On appeal Prosperity argued that the trial judge had failed to identify the opportunity lost by Prosperity to instruct Strathearn to re-enter the market to negotiate with underwriters and in concluding that its chances were ‘speculative’, he failed to assess whether a 1% or more chance existed for Prosperity to secure the cover it sought. It relied on the High Court decision in Malec v JC Hutton Pty Ltd  HCA 20 (Malec) to submit a chance was only ‘speculative’ if it was less than 1%.

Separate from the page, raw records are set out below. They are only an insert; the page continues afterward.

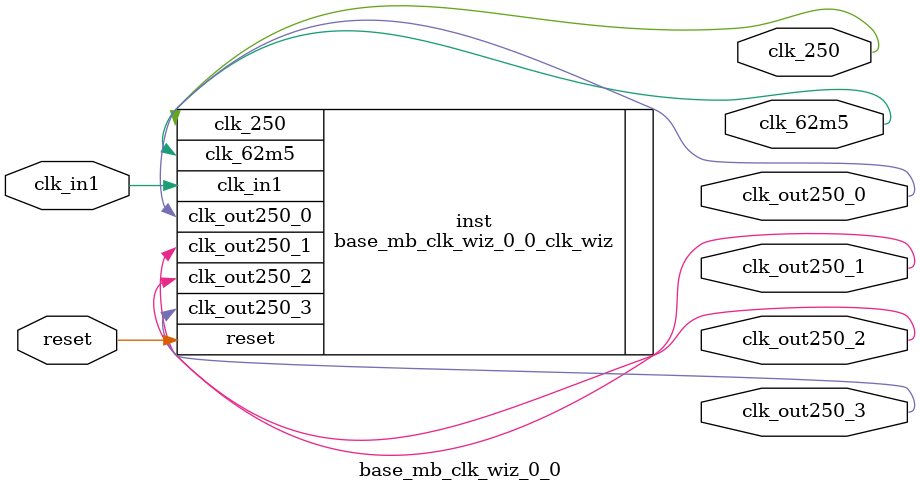
<source format=v>


`timescale 1ps/1ps

(* CORE_GENERATION_INFO = "base_mb_clk_wiz_0_0,clk_wiz_v6_0_2_0_0,{component_name=base_mb_clk_wiz_0_0,use_phase_alignment=true,use_min_o_jitter=false,use_max_i_jitter=false,use_dyn_phase_shift=false,use_inclk_switchover=false,use_dyn_reconfig=false,enable_axi=0,feedback_source=FDBK_AUTO,PRIMITIVE=MMCM,num_out_clk=6,clkin1_period=16.000,clkin2_period=10.0,use_power_down=false,use_reset=true,use_locked=false,use_inclk_stopped=false,feedback_type=SINGLE,CLOCK_MGR_TYPE=NA,manual_override=false}" *)

module base_mb_clk_wiz_0_0 
 (
  // Clock out ports
  output        clk_250,
  output        clk_62m5,
  output        clk_out250_1,
  output        clk_out250_2,
  output        clk_out250_3,
  output        clk_out250_0,
  // Status and control signals
  input         reset,
 // Clock in ports
  input         clk_in1
 );

  base_mb_clk_wiz_0_0_clk_wiz inst
  (
  // Clock out ports  
  .clk_250(clk_250),
  .clk_62m5(clk_62m5),
  .clk_out250_1(clk_out250_1),
  .clk_out250_2(clk_out250_2),
  .clk_out250_3(clk_out250_3),
  .clk_out250_0(clk_out250_0),
  // Status and control signals               
  .reset(reset), 
 // Clock in ports
  .clk_in1(clk_in1)
  );

endmodule

</source>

The NSW Court of Appeal upheld the trial judge’s finding. Tobias AJ considered that the trial judge had considered the totality of the factual evidence and concluded that Prosperity had failed to establish it would have had “a substantial prospect of acquiring” a policy on more favourable terms than offered by QBE. In respect of the High Court’s decision in Malec, he noted that the High Court justices had not been “laying down some form of standard”. Rather it was clear from Malec and later Gates v City Mutual Life Assurance Society Limited (1986) 160 CLR 1, that Prosperity needed to prove on the balance of probabilities that it has sustained “some” loss or damage or in the case of a commercial transaction the loss of a commercial opportunity which had some value which was not negligible.
In loss of chance claims the burden is on the plaintiff to establish that the probability that the loss of chance was more than speculative. The plaintiff’s evidence in the subject proceeding on causation was inadequate. To establish loss of a chance in the circumstances of this matter evidence was required about what Prosperity would have done had it known that the QBE policy did not offer cover in the terms Prosperity wanted and, importantly that cover was or at least may have been available on those terms elsewhere. The problem for Prosperity was that it failed to prove the alternate cover was available at a price and terms which it would have been prepared to pay and accept. It failed to demonstrate the value of the chance it lost as a result of Strathearn’s conduct.
It is not permissible for a court to speculate on the possibility that the cover would have been available: the evidence must establish there was a substantial prospect of its availability. That standard of proof was not satisfied.